To further characterize the Cu2+ coordination, we obtained a three-pulse ESEEM spectrum at a magnetic field that corresponds to the g⊥ region of the Cu2+ ESR spectrum, so that both Cu2+ components contribute to the ESEEM signal. The ESEEM spectrum (Fig. 1B) has two sharp peaks (approximately 0.60 MHz and approximately 1.60 MHz) and one broad shoulder peak (approximately 1.09 MHz). The sum of the two lower frequencies is close to the highest one, indicating that they are mainly due to the nuclear quadrupole interactions of a weakly coupled 14N (20–22). Both the quadrupole parameters derived from these frequencies (e2Qq/h approximately 1.73 MHz and η approximately 0.69) (22) and the three peaks in the ESEEM spectrum are typical of remote, noncoordinated 14N from a histidine imidazole ring bound to Cu2+ (20, 21, 23–27).

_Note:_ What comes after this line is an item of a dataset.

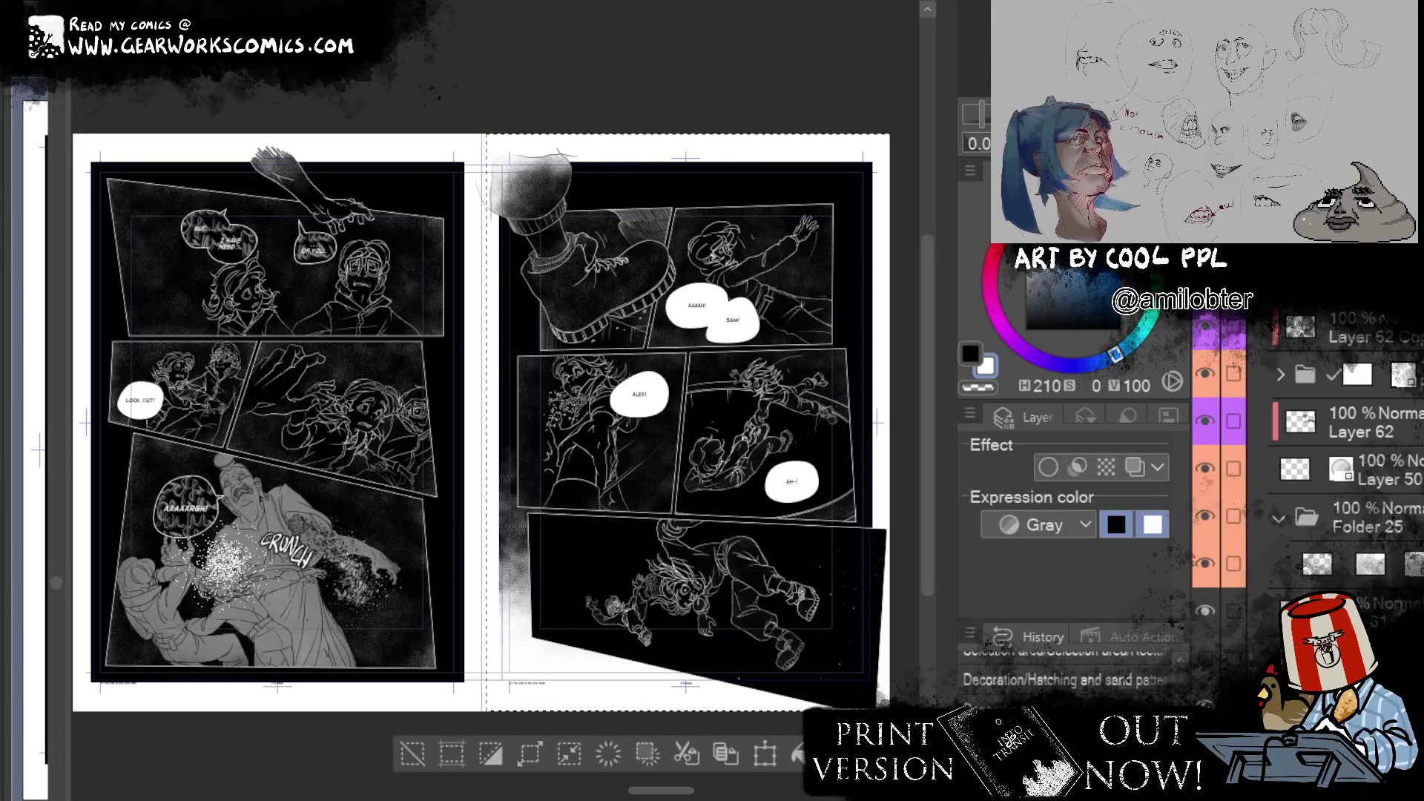
pyautogui.moveTo(510, 512); pyautogui.dragTo(527, 405)
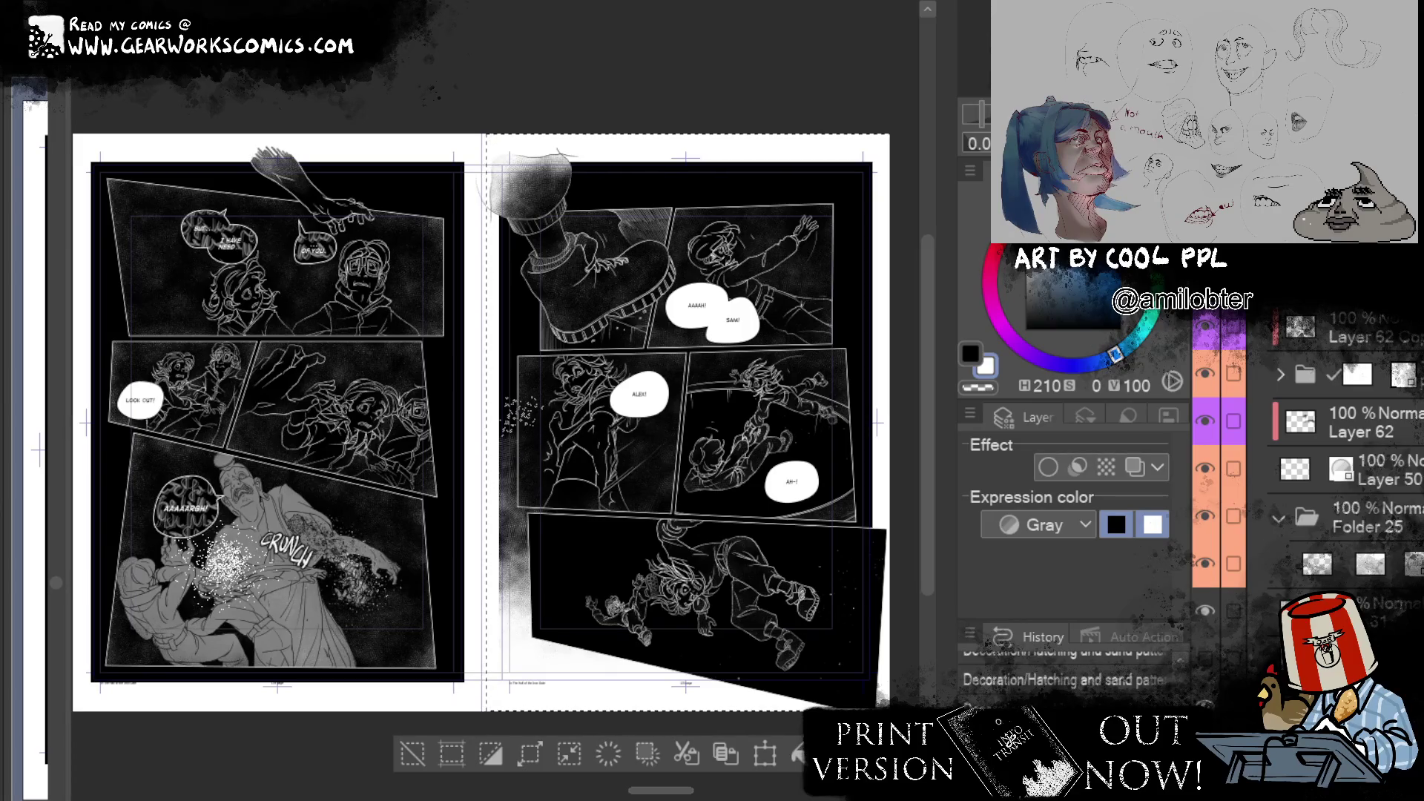
pyautogui.press('ctrl+z')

Broad peaks at approximately 4.0 MHz are also resolved (Fig. 1B). These peaks may arise from the double quantum transition of 14N (21). Hyperfine sublevel correlation experiments (Fig. S1) show characteristic cross-peaks that support the assignment that all the peaks at approximately 4.0 MHz in the ESEEM spectrum are from the double quantum transition. The peak at 14.3 MHz in the ESEEM spectrum is from weakly coupled protons around the Cu2+ electron spin. These protons may come from either the solvent or the macromolecules.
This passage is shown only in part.